Segurando tão apertado, com
medo de perder o controle
Porque tudo o que você pensou
que eu poderia ser
Voltando: Discursos pró-inclusão, classificando as diferenças sob o aspecto de vantagens e desvantagens, não é em si praticar aquilo contra o que se luta? Não estamos apenas escancarando mais a ferida? Fazendo uma analogia, não seria como o vegetariano fazer seu protesto vestido com roupas de couro? Enquanto tentarmos lidar com as diferenças baseando nossos julgamentos em perdas e ganhos, vantagens e desvantagens, estaremos tentando hidratar uma pessoa dando-lhe de beber água do mar.

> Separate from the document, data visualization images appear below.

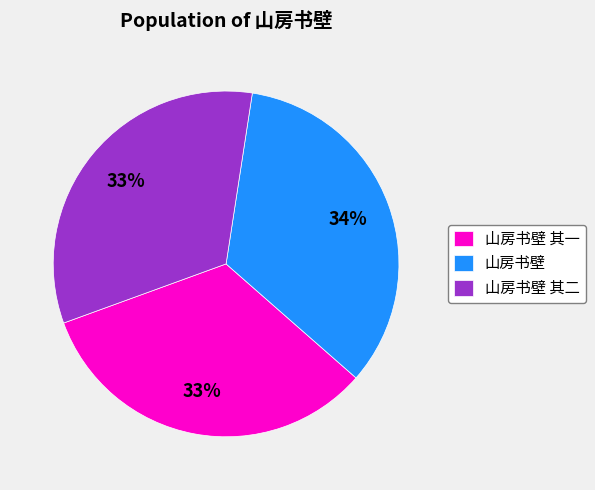

To the nearest percent, what portion does 山房书壁 represent?

34%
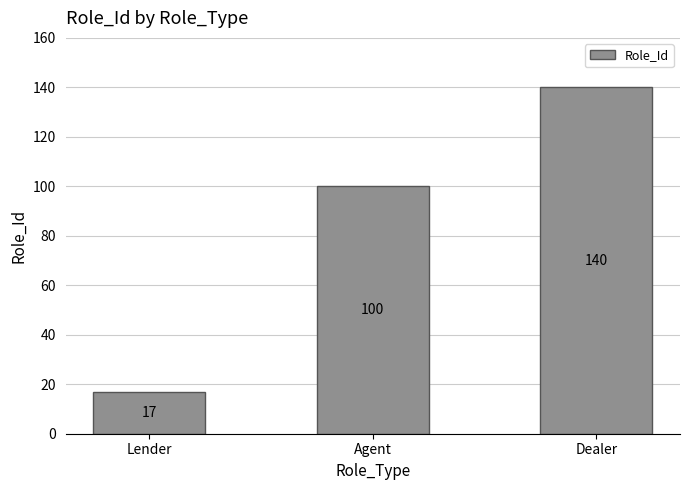

What is the value of the 2nd bar from the left?

100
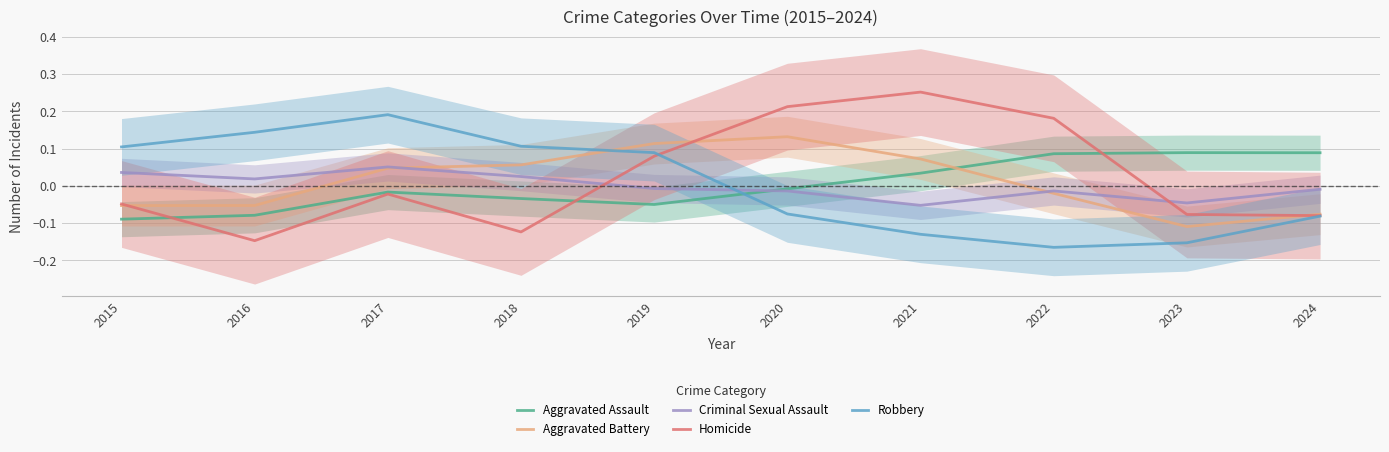

After their last crossing, which series has the higher values: Homicide or Aggravated Battery?

Aggravated Battery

Enfim, eu não sei mais que régua usar para classificar o "diferente" ou o "igual". Não estou dizendo que não existam diferenças, mas estou dizendo que não sei mais como interpretá-las. Desconstruí o conceito na minha mente e não sei o que colocar no lugar. E não pense que digo isso como alguém que reivindica alguma virtude. De fato, estou confuso. Deixando de olhar o mundo sob essa ótica, já não sei mais o que é essa realidade onde habitamos. Sem o olhar da vantagem e desvantagem, as estruturas que construímos perdem seus significados. Que civilização seria essa na qual nada mais se mede à base do que se ganha ou do que se perde, do que se pode e do que não se é capaz?
Nós não conhecemos a vida e a existência. Não sabemos o que é importante e o que não é, tampouco o verdadeiro valor das coisas – se é que há algum. Nem ao menos sabemos se estamos dormindo ou acordados. Porém, gostamos da satisfação proporcionada pela ilusão de que temos tudo bem classificado, medido e pesado. Isso faz parte do anseio humano de ser um deus de si mesmo e do universo.
Certa vez Jean Rostand disse: "A ciência fez de nós deuses antes mesmo de merecermos ser homens." Tomo a liberdade de parafraseá-lo: "Nossos critérios fizeram de nós deuses antes mesmo de merecermos ser homens".